# Provided records
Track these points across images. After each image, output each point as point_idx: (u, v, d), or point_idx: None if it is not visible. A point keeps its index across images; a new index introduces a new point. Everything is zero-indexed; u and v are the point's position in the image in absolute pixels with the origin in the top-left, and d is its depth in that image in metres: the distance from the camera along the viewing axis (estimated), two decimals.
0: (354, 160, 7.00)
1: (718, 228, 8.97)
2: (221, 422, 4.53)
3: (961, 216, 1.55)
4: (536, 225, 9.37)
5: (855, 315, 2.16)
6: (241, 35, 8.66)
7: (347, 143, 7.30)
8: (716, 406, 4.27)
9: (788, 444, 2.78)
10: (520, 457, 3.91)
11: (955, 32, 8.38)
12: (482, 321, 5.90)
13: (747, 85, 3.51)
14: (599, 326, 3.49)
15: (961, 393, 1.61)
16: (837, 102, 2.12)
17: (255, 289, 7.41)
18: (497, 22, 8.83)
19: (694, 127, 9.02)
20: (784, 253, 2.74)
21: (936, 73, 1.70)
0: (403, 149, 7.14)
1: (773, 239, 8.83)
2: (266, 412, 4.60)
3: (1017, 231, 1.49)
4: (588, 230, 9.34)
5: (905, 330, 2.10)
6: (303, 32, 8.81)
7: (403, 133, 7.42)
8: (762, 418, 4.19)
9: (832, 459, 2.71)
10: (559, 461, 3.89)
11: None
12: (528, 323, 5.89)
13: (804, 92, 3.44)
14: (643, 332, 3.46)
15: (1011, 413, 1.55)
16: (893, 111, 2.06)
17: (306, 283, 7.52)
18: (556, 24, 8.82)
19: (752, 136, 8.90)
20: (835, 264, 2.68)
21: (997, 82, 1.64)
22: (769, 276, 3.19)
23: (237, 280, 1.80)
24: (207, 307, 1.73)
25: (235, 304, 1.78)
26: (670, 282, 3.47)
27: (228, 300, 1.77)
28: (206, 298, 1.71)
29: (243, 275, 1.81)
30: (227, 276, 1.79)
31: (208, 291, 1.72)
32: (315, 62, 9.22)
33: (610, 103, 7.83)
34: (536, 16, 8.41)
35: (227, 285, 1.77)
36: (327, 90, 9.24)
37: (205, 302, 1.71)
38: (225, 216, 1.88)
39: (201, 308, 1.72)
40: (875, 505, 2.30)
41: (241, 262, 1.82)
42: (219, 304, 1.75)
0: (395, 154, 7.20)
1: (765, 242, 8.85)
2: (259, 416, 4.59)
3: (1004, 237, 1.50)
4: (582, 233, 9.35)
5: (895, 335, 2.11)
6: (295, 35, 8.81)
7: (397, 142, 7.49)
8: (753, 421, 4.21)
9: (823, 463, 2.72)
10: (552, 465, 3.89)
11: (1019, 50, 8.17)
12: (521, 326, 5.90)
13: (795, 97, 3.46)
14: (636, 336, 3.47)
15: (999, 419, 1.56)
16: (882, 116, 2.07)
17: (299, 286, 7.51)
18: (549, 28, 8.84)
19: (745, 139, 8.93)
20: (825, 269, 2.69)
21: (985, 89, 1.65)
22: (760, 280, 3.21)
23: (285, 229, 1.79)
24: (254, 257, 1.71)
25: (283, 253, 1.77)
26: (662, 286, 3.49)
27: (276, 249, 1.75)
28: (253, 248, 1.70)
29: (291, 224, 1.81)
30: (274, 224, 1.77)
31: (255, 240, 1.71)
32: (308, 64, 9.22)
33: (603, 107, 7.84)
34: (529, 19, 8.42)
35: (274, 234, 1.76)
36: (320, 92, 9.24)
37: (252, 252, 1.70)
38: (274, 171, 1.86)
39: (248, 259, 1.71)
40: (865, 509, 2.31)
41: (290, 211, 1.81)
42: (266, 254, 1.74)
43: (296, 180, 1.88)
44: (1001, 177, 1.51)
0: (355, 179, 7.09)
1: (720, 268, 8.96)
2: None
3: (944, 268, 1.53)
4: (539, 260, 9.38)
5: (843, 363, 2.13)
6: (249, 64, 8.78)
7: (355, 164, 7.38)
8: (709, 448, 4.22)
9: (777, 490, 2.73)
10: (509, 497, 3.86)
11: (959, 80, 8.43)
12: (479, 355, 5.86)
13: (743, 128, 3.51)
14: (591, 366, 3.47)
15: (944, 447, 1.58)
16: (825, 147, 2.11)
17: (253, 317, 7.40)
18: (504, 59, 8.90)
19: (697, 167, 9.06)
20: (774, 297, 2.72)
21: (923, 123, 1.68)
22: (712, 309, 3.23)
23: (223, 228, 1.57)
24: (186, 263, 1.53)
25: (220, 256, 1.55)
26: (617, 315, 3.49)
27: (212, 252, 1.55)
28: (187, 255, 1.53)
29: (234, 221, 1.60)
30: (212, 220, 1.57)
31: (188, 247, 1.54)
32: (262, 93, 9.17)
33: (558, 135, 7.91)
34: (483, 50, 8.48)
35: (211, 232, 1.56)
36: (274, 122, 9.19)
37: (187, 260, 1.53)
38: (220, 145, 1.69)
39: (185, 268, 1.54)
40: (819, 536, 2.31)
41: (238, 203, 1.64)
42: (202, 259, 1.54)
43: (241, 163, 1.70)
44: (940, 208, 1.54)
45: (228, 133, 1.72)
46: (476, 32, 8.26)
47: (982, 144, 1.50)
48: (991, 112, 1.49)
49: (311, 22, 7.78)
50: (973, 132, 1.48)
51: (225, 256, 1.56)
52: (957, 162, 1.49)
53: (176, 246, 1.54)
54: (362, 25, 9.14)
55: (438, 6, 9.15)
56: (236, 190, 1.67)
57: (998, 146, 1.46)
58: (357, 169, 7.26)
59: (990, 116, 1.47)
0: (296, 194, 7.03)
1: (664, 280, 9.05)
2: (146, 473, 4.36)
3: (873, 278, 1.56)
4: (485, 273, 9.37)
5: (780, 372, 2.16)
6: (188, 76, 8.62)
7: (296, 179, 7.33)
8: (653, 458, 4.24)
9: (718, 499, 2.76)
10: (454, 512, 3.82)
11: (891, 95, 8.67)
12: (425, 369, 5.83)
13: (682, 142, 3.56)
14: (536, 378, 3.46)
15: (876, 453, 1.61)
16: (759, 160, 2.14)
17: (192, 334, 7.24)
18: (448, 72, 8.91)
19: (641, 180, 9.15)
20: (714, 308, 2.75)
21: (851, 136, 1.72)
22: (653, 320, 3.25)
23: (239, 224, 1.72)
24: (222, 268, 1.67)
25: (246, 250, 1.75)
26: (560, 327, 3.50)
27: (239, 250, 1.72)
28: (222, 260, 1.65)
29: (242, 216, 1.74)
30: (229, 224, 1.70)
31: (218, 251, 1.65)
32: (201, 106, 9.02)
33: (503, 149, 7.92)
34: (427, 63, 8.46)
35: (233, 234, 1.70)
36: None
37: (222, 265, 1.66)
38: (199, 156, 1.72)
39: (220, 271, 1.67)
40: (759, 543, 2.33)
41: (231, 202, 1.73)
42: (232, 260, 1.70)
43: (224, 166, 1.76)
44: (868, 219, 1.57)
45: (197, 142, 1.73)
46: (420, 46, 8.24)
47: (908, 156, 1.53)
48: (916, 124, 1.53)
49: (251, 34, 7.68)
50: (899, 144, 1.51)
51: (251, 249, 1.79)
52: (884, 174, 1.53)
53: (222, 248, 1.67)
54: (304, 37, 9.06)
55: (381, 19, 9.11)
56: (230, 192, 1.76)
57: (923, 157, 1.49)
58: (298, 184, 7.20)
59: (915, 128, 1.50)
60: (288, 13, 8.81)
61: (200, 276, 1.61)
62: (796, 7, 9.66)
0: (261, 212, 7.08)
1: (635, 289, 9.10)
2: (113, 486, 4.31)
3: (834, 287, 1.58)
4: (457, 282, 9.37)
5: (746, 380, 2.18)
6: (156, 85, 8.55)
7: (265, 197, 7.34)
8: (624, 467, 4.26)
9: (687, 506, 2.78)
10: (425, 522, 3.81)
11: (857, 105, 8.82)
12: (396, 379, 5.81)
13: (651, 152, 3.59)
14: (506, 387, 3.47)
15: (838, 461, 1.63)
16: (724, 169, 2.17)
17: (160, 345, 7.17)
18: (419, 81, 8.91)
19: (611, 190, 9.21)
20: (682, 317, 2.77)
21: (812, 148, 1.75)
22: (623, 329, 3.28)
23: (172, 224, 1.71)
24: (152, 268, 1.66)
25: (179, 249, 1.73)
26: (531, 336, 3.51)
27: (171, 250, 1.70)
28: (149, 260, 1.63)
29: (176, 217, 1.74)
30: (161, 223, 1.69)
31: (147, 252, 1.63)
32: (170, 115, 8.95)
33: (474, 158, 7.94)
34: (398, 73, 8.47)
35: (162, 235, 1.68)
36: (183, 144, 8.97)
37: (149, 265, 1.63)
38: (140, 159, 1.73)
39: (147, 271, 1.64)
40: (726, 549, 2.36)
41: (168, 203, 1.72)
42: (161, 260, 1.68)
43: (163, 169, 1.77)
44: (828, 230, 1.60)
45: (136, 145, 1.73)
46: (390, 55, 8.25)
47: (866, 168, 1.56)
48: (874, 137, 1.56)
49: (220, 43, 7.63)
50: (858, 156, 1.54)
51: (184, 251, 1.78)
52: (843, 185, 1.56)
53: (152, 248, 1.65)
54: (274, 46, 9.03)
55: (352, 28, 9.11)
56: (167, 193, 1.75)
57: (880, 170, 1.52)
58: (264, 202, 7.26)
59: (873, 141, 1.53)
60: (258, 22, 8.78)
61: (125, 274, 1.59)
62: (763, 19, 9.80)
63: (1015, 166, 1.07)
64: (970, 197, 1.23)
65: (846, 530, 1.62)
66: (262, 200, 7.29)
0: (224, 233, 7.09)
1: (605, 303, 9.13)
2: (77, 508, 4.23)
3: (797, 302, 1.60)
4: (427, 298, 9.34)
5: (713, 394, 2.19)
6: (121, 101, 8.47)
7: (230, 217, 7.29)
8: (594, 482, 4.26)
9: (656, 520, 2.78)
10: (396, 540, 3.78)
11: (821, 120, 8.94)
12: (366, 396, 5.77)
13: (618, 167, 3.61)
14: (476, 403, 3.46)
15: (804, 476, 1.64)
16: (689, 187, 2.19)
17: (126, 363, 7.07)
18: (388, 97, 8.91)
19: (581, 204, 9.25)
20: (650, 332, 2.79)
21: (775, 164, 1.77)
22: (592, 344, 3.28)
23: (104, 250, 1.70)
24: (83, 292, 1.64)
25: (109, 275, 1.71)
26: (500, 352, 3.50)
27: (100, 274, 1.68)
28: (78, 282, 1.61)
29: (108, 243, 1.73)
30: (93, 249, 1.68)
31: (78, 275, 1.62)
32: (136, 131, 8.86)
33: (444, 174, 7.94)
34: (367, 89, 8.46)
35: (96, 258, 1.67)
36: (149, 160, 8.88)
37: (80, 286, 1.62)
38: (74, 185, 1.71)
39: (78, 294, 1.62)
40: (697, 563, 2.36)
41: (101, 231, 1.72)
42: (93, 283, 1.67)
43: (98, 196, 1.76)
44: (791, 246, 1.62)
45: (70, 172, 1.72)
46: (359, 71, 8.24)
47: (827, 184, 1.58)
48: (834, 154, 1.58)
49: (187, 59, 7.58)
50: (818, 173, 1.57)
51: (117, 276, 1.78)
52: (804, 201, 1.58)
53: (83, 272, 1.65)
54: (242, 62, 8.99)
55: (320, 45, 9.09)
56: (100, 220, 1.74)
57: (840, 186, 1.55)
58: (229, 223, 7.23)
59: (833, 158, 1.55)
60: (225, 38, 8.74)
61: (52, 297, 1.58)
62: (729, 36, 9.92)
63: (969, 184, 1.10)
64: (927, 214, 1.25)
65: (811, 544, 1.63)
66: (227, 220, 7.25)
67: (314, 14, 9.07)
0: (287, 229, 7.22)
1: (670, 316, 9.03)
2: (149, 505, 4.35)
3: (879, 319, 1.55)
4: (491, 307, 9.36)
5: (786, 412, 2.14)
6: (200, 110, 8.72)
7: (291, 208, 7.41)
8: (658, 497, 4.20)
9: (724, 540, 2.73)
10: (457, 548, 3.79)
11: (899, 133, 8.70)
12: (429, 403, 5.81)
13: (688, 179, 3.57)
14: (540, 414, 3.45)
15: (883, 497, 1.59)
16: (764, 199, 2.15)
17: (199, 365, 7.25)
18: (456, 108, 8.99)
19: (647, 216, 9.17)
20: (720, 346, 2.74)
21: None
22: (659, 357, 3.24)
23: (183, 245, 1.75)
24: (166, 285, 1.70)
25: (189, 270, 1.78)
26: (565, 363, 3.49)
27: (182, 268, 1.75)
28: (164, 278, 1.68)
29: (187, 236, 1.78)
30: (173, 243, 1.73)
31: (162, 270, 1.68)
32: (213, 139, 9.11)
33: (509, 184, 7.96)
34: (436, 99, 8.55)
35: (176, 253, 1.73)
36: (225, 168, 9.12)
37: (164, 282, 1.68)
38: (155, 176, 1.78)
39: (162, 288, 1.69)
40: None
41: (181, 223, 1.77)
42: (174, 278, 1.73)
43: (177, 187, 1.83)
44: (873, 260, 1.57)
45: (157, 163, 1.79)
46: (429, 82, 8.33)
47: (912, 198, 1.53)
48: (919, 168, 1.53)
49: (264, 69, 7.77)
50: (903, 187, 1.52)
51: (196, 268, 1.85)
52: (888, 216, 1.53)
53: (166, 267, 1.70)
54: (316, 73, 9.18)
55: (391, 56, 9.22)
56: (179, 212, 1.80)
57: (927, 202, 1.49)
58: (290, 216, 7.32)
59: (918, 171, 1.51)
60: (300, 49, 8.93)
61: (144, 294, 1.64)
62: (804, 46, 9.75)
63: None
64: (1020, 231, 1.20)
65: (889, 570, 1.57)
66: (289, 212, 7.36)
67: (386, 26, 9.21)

...

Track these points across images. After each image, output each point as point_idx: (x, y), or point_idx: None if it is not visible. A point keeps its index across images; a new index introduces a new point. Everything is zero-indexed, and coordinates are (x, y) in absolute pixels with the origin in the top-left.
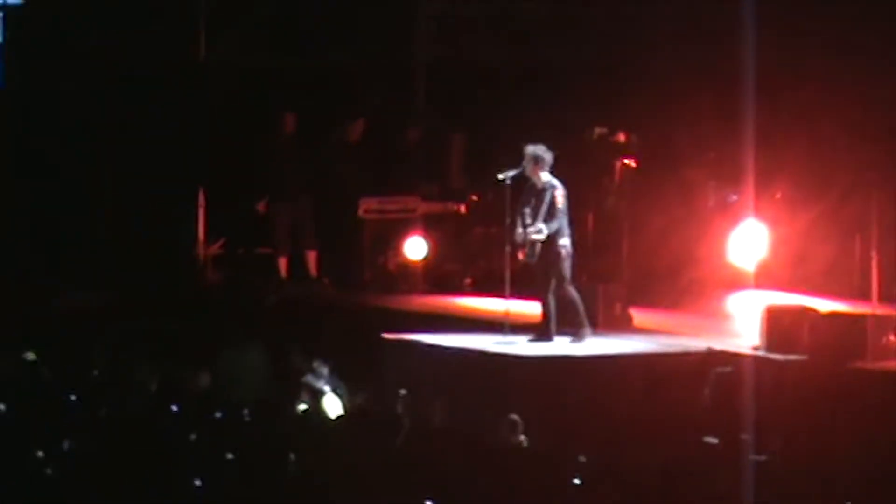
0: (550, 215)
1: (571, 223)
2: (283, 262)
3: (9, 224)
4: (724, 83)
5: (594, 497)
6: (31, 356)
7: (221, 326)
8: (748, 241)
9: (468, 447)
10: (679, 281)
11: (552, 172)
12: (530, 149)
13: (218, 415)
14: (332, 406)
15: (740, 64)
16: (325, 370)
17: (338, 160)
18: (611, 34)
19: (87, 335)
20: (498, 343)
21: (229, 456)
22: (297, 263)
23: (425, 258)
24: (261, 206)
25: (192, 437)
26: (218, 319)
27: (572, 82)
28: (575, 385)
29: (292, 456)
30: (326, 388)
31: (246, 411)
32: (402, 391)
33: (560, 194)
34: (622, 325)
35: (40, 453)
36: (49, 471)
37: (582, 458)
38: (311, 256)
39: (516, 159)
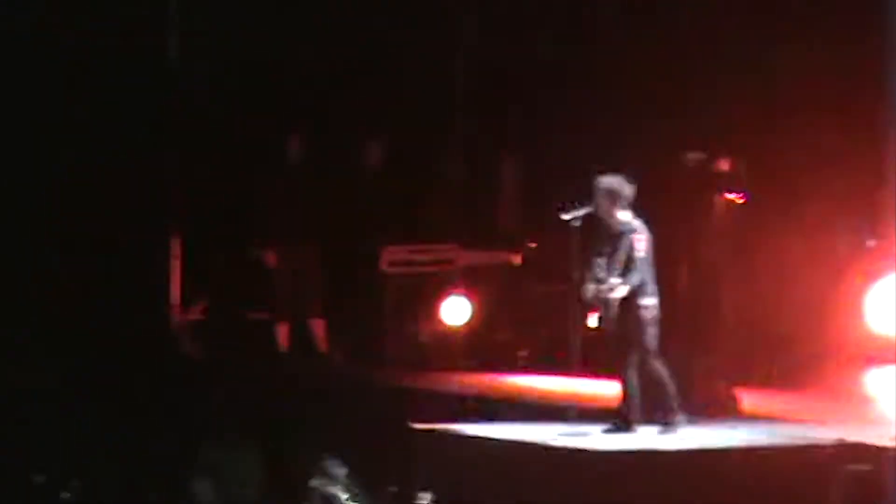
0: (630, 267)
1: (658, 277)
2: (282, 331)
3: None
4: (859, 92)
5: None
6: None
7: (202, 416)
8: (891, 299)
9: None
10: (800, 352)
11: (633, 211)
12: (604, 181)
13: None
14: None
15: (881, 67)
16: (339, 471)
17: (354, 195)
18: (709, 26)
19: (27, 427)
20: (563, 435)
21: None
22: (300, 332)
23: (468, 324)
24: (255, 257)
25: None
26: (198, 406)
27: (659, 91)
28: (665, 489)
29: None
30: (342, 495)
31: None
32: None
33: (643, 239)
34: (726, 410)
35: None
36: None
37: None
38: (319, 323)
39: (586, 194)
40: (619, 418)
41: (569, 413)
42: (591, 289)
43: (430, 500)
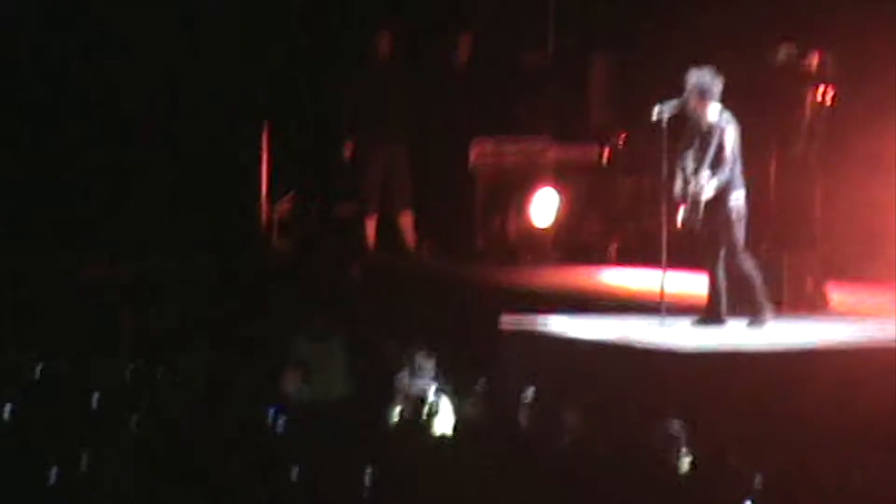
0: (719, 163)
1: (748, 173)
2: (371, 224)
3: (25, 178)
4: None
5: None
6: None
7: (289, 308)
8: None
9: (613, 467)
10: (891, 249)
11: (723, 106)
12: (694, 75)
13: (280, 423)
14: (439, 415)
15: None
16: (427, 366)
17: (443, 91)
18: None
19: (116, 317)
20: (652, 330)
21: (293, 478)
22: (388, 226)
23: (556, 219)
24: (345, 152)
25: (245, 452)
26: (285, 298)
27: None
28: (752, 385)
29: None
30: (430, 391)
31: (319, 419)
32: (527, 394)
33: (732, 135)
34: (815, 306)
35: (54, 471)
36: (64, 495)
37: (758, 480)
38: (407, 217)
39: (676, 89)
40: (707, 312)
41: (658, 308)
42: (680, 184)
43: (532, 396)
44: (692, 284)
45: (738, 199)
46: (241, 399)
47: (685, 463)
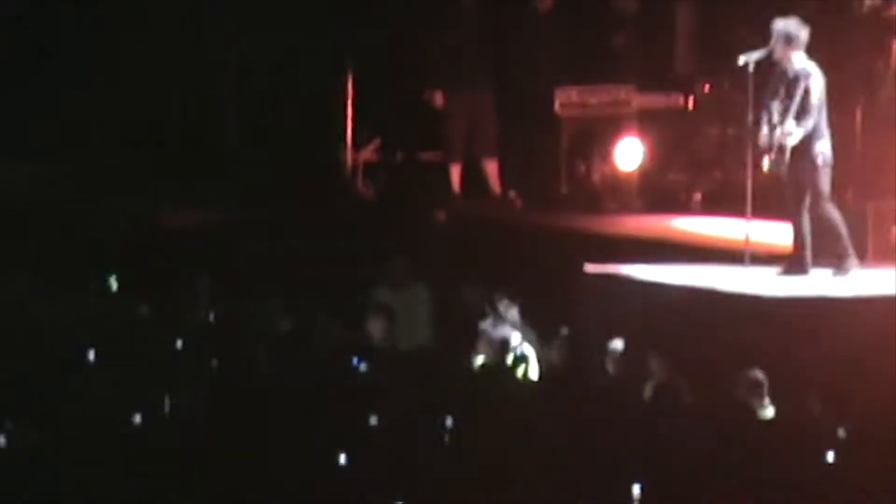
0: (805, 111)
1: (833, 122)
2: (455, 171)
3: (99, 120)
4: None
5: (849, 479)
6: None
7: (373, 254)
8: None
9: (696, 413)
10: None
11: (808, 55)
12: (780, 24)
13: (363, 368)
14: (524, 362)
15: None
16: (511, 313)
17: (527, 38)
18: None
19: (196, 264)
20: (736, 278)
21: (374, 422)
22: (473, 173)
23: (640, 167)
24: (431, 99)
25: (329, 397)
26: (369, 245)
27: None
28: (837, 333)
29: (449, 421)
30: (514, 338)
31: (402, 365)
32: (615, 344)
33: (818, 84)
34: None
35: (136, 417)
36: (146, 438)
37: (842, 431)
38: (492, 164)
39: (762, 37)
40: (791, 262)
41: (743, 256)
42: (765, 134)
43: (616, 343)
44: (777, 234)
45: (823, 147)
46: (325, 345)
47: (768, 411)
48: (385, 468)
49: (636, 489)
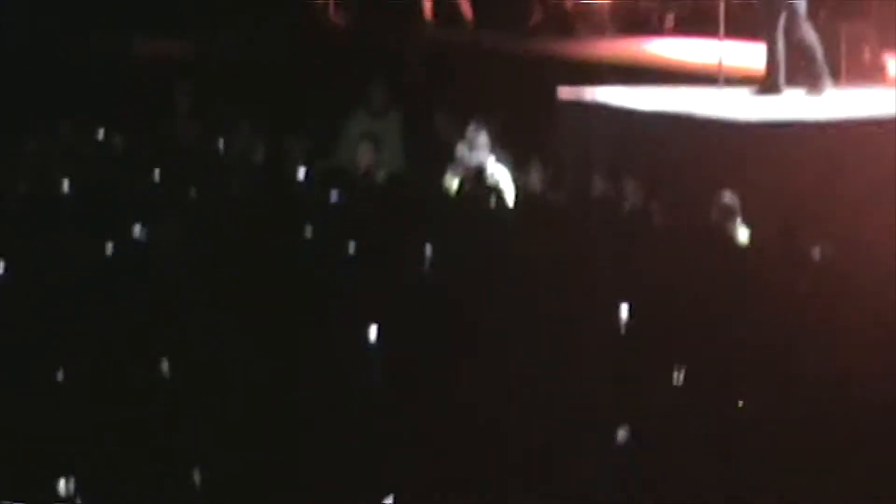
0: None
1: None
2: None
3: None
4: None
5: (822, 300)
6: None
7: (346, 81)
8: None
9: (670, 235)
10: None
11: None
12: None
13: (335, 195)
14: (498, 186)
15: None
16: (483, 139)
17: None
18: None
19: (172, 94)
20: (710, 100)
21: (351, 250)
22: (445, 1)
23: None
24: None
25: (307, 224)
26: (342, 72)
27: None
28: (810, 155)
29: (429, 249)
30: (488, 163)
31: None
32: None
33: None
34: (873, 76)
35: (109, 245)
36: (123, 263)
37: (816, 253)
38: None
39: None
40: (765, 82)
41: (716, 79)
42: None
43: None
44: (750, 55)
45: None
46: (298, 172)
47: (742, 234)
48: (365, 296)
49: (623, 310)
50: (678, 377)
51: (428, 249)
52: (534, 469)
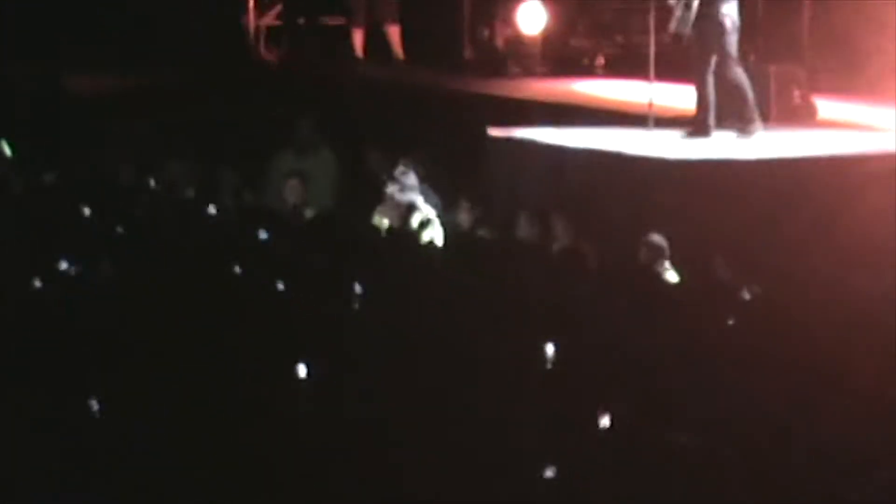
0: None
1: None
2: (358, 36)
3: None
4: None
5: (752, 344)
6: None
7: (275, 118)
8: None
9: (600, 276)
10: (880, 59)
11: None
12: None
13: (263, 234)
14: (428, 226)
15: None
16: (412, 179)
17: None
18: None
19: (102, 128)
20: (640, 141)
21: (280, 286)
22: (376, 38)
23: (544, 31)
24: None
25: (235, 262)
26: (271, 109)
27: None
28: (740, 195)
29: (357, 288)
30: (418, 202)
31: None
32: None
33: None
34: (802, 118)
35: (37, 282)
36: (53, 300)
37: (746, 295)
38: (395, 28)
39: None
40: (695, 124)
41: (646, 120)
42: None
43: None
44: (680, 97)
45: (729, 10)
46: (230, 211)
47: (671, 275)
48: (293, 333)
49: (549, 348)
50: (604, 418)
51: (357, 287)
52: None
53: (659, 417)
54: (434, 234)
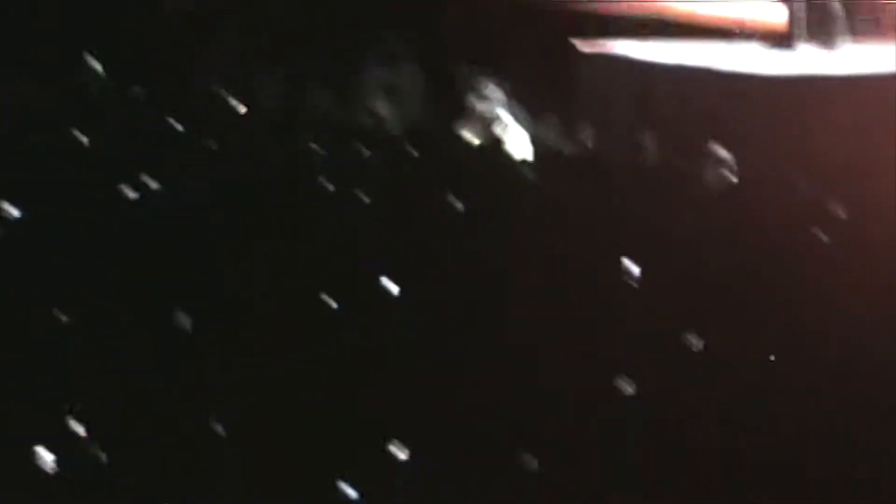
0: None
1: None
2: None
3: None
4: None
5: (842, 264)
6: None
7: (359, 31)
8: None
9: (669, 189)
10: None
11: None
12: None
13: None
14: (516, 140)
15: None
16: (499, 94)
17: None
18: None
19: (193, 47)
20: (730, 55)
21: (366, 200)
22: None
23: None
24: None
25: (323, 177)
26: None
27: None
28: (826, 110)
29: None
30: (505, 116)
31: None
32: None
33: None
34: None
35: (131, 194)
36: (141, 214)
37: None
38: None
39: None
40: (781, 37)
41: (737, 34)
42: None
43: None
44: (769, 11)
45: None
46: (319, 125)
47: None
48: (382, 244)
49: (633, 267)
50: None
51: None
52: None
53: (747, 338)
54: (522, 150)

# Your assignment
Look through the entries, and return every line that the word "indexed" appears in.

# Answer below
Track these points across images. After each image, output each point as point_idx: (u, v, d), or point_idx: None if it is not visible. A point keeps its index across images; a new index introduces a new point. Everything is zero-indexed; u and v are the point's position in the image in absolute pixels with the origin in the top-left, and d is its depth in that image in metres: the distance from the camera along the viewing axis (estimated), two decimals.
Track these points across images. After each image, output each point as point_idx: (x, y), or point_idx: None if it is not visible. A point keeps its index across images; a new index introduces a new point. Everything is zero-indexed, and coordinates are (x, y) in absolute pixels with the origin in the top-left.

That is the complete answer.